Hmm, I’m not entirely sure what you mean by cluster here but you generally want your status page to be as independent as possible of your service so that it can correctly show the service status when the service or service infra is down. The health check should happen between the status site and the service, not between the user and the status site.
The status page itself is generally fed by a combination of internal monitors and heuristics and external geo-distributed service checks.
Established inexpensive services provide all this so it’s not really a big deal to wire up.
Actually we do the exact opposite of what you are suggesting as the ultimate check. I have had numerous IT “solutions” tell me the health of my cloud servers (what I was terming a cluster, since cloud is just someone else’s sever cluster) was “excellent” which was great because it was able to actually contact our servers (and yes the servers were up), while the rest of us were segmented off or whatever; so by having an actual on cluster status app, that connection is tested too.
The advantage is the ultimate “we are down” is you can’t reach anything (as in, I ping health.glowforge.com or whatever and no connection). Yes, by hosting your connection app on someone else’s server off network, you may get the same effect, but I have had numerous cloud vendors suddenly in a pinch move my apps around onto AWS or whatever during a migration, and suddenly I’m back on same network.
I think the use case here is a bit different. For a typical enterprise app, the user connection is fully in support scope and for a consumer application it isn’t really. So for GF some x% of customers (or just one) not being able to reach the service does not mean the service is down.

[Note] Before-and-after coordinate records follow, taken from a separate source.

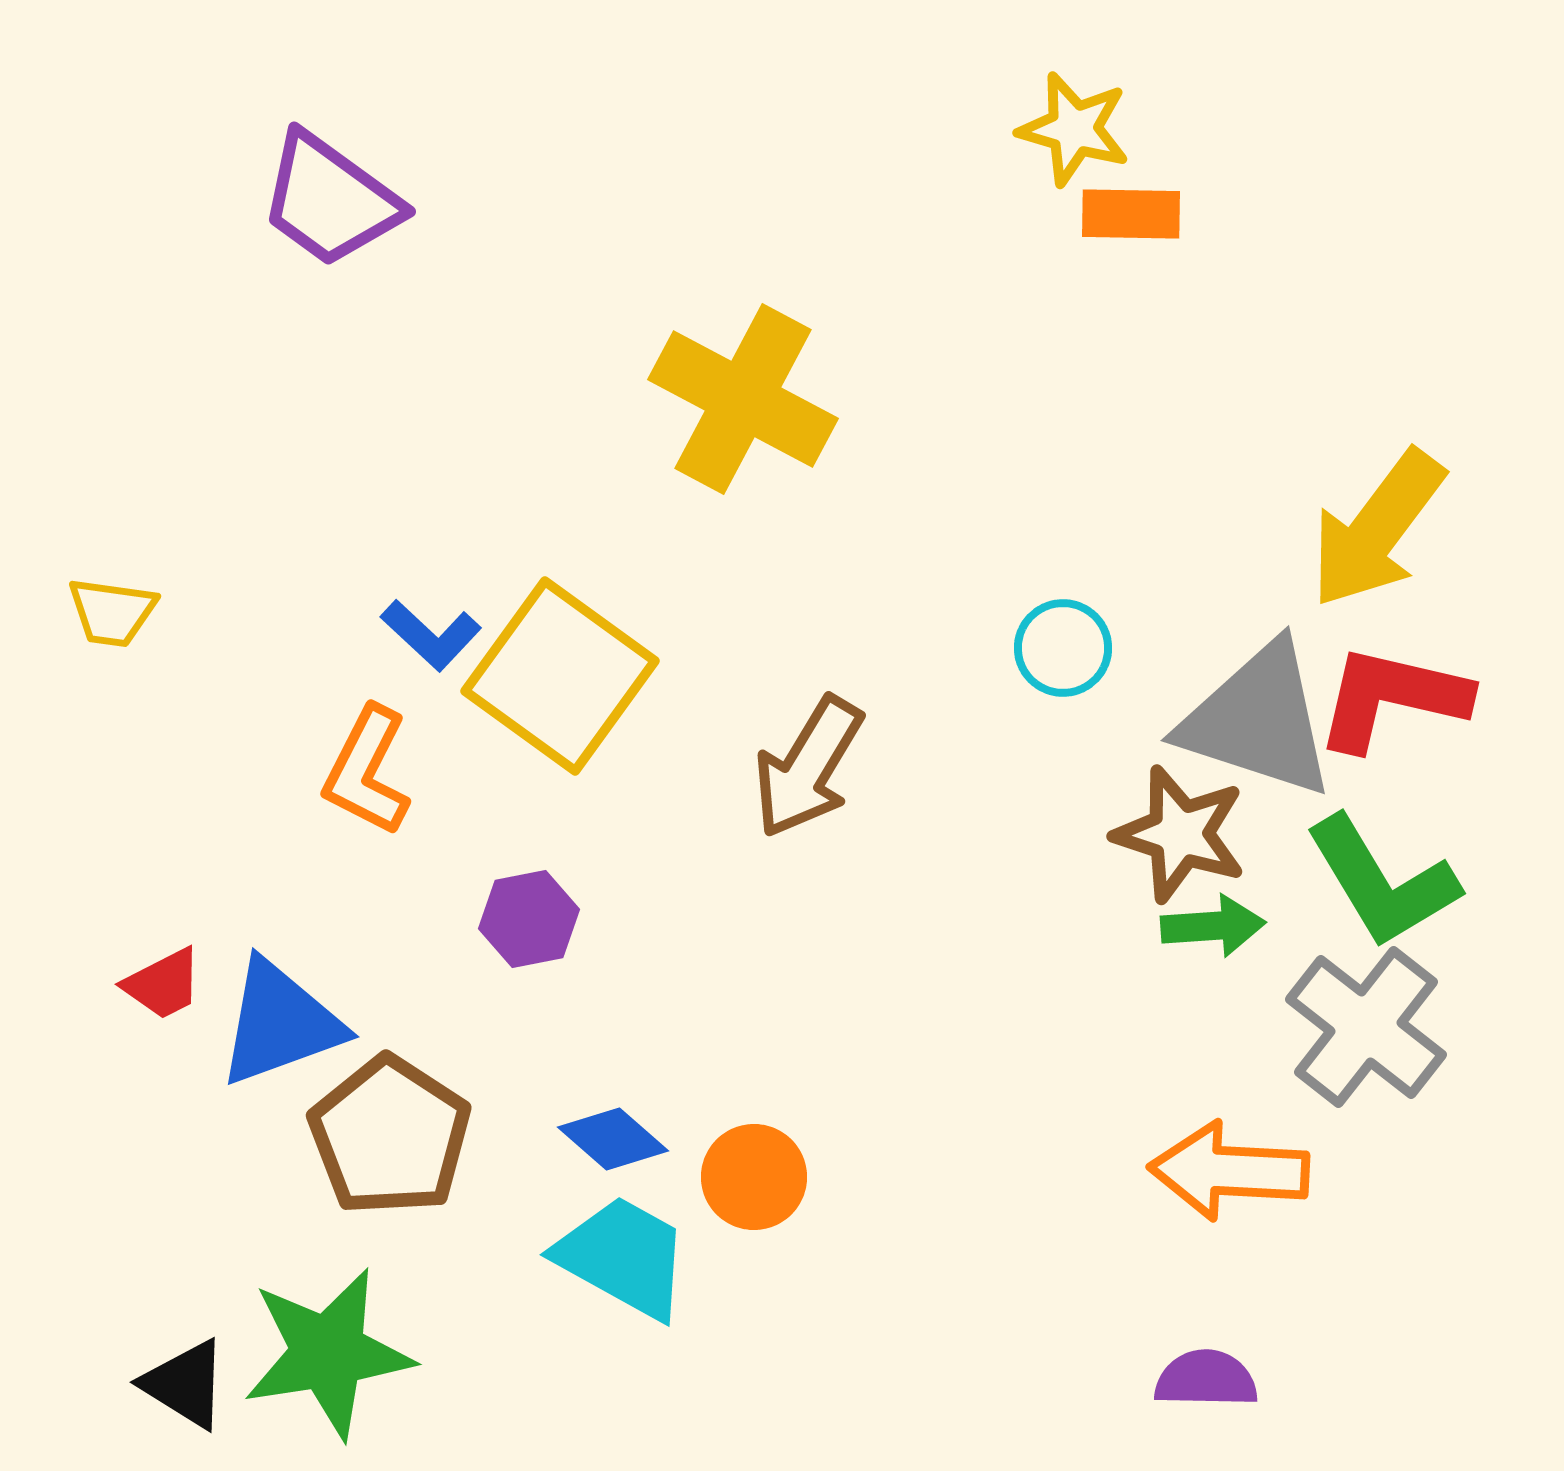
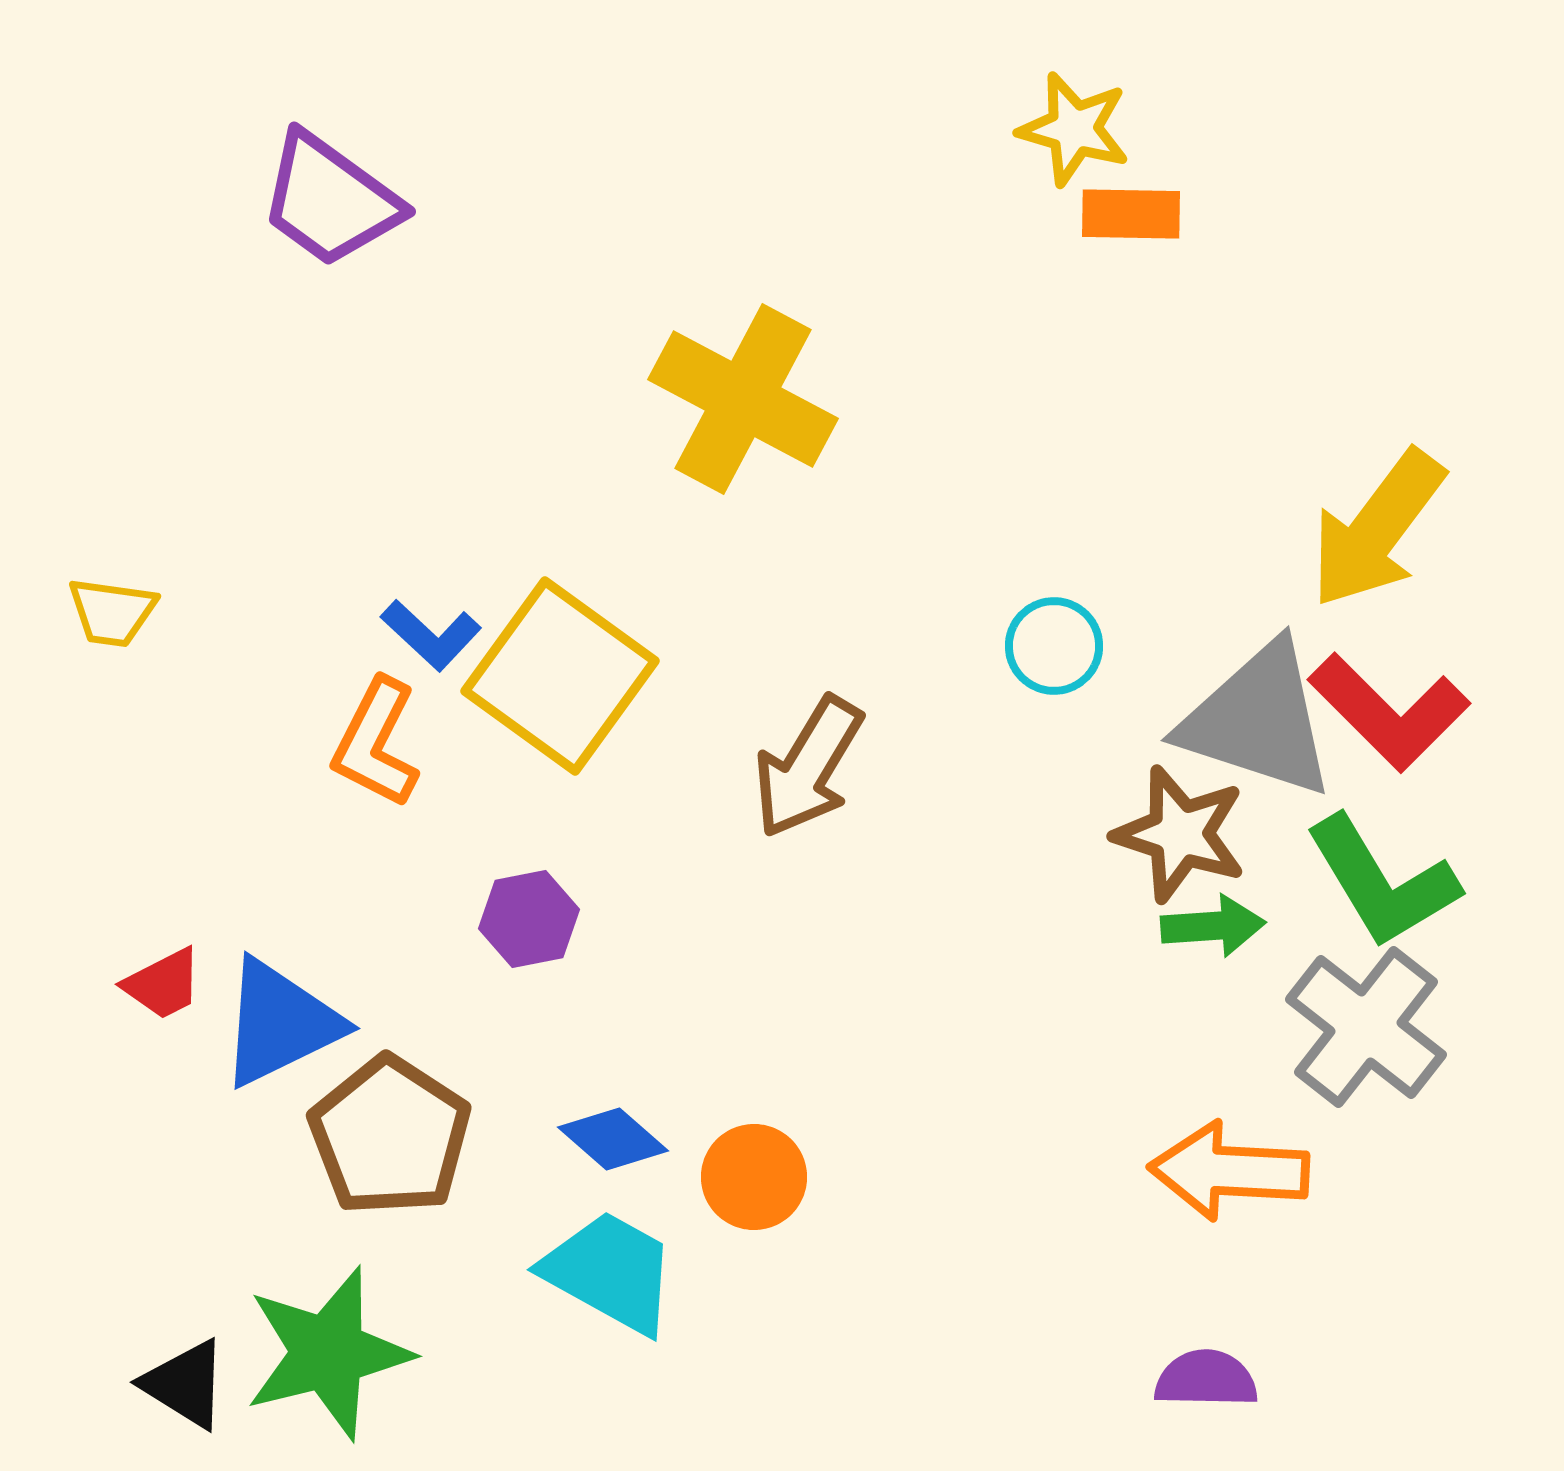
cyan circle: moved 9 px left, 2 px up
red L-shape: moved 3 px left, 14 px down; rotated 148 degrees counterclockwise
orange L-shape: moved 9 px right, 28 px up
blue triangle: rotated 6 degrees counterclockwise
cyan trapezoid: moved 13 px left, 15 px down
green star: rotated 5 degrees counterclockwise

Also I think for many users being able to concretely see status page that says something like “Glowforge print service is unavailable. Staff are aware and actively working on the problem” is more effective (and will shunt more support requests) than a http 500 or equiv. Also it’s a place to post status updates when the core services are done (not that that would ever happen…)
An interesting thing would be to use all the installed GF’s as telemetry devices and post status to a third party service. This would generate the ‘as the user sees it’ type status I think you are looking for.
I really like the idea of being able to see some anonymized and/or obfuscated data that shows the state of the Glowforge services from the perspective of the Glowforge devices. This would be a nice complement to the “canaries” that Glowforge would build and operate which constantly test the Glowforge web services and update the status page as appropriate.
I trust @Dan and the rest of the the Glowforge engineering team to build the right solution for all of us. Dan and others on the team have plenty of experience working with and for major cloud platforms.